To enhance reproducibility and consistency of results across sites, a consolidated catalogue of optimized lab SOPs to perform bacterial WGS was made available on protocols.io [19, 20].
Reassessment
Considerations: Reviews were initiated 6–9 months after end-to-end WGS lab expertise was delivered. This allowed each lab to retrain, practice, and optimize methods taught during the optimization phase. Reassessment served to review and improve throughput of sample processing to meet any increase in demand, and to evaluate batch-to-batch genomic data quality, which in turn indicated the degree of training success.
Challenges: Firstly, when the demand for routine WGS grows, manual DNA and library preparation becomes increasingly expensive, time-consuming, and error-prone. Currently, staff are limited to processing smaller batches, due to restrictions imposed by lab equipment or benchtop sample degradation.

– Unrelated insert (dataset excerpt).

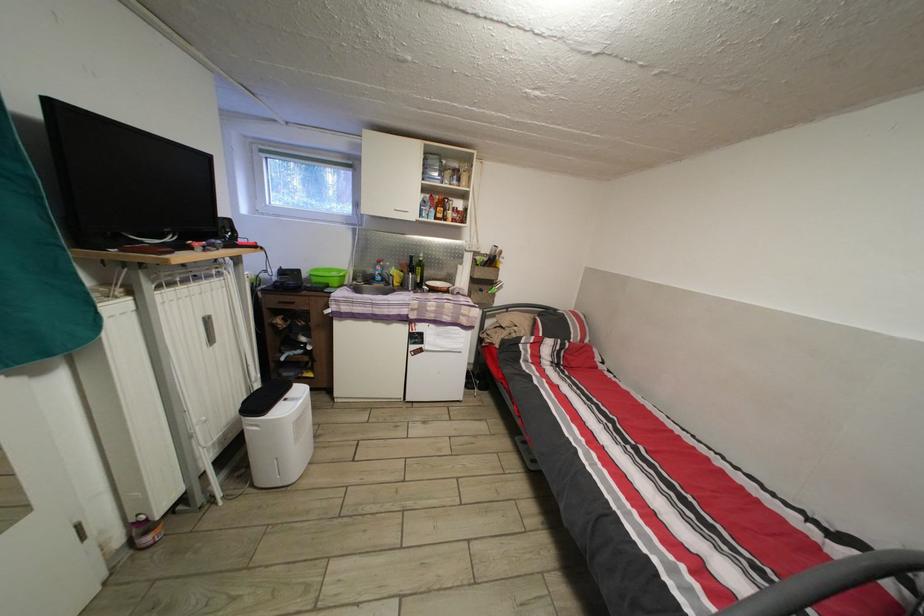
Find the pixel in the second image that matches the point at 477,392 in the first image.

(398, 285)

Secondly, quality assurance (QA) schemes are carried out extensively for microbiological laboratories that wish to challenge and accredit their protocols [13]. Previous attempts to recreate this for WGS have failed due to lack of resources and globally recognized QC standards for genomic data [18]. This is further complicated by the need to tightly control DNA extraction outputs, library preparation methods, and sequencing chemistry within a preferred platform.

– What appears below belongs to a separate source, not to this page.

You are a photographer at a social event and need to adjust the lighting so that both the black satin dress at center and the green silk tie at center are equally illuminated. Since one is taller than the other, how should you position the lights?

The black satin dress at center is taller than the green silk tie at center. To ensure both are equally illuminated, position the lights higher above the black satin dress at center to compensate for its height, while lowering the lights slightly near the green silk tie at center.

Solutions: To address the first challenge, liquid-handling robotics help realize more efficient sample processing, while reducing consumable costs and turnaround times [21, 22]. It enables the processing of batch sizes about 2-3-fold larger in the same timeframe as protocols done by hand, while drastically improving batch to batch quality [21, 22]. A reassessment exercise often helps labs transform manual SOPs into automated workflows. Besides pipetting accuracy and versatility, we found that sustainable liquid handlers that addressed the challenges at resource-limited labs shared the following salient features: 1) Affordably priced hardware (with fixed pricing for most global regions); 2) Easily installable hardware and software setup; 3) Protocol development included within instrument cost; 4) Flexible, drag-and-drop API for method development; 5) Online repository of pre-validated methods scripts for DNA extraction, DNA quantification, PCR master mix preparation, WGS library construction, and DNA and library cherry-pick/dilution; 6) Self-repairable hardware and virtual service support (where possible); 7) Reagent/kit agnostic liquid dispensing; 8) Compatibility with low-cost, non-proprietary (generic) labware on deck.

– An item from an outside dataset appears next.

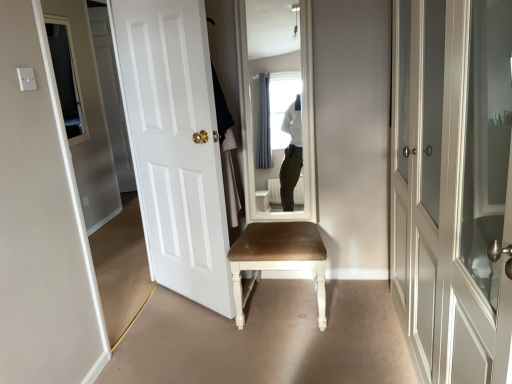
In order to click on matte gray wardrobe at right, the first door viewed from the right in this screenshot , I will do `click(452, 186)`.

The image size is (512, 384). What do you see at coordinates (226, 152) in the screenshot? I see `white cotton robe at center` at bounding box center [226, 152].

To address the second challenge, we piloted an external QA exercise for bacterial whole genomes, which provided an independent verification of lab standards with a panel of blinded, phenotypically and genotypically well-characterized test isolates. This will be useful as WGS becomes more widely used for AMR surveillance. It is important that such QA schemes include traditional phenotypic ID/AST testing alongside wet/dry lab pathogen genome sequencing, to help maintain backwards compatibility between genomic results and traditional ‘gold-standard’ counterparts [4, 14, 15]. For wet lab, this includes reporting phenotypic AMR, quality metrics for DNA and library preparation, and performance metrics like pass filters and Q30 scores for the sequencing run.
WIJ Vignettes and Experiences with GHRU
A catalogue of laboratory setup challenges and solutions implemented as part of the GHRU project in Colombia, India, Nigeria, and the Philippines are documented in Supplementary Table 2.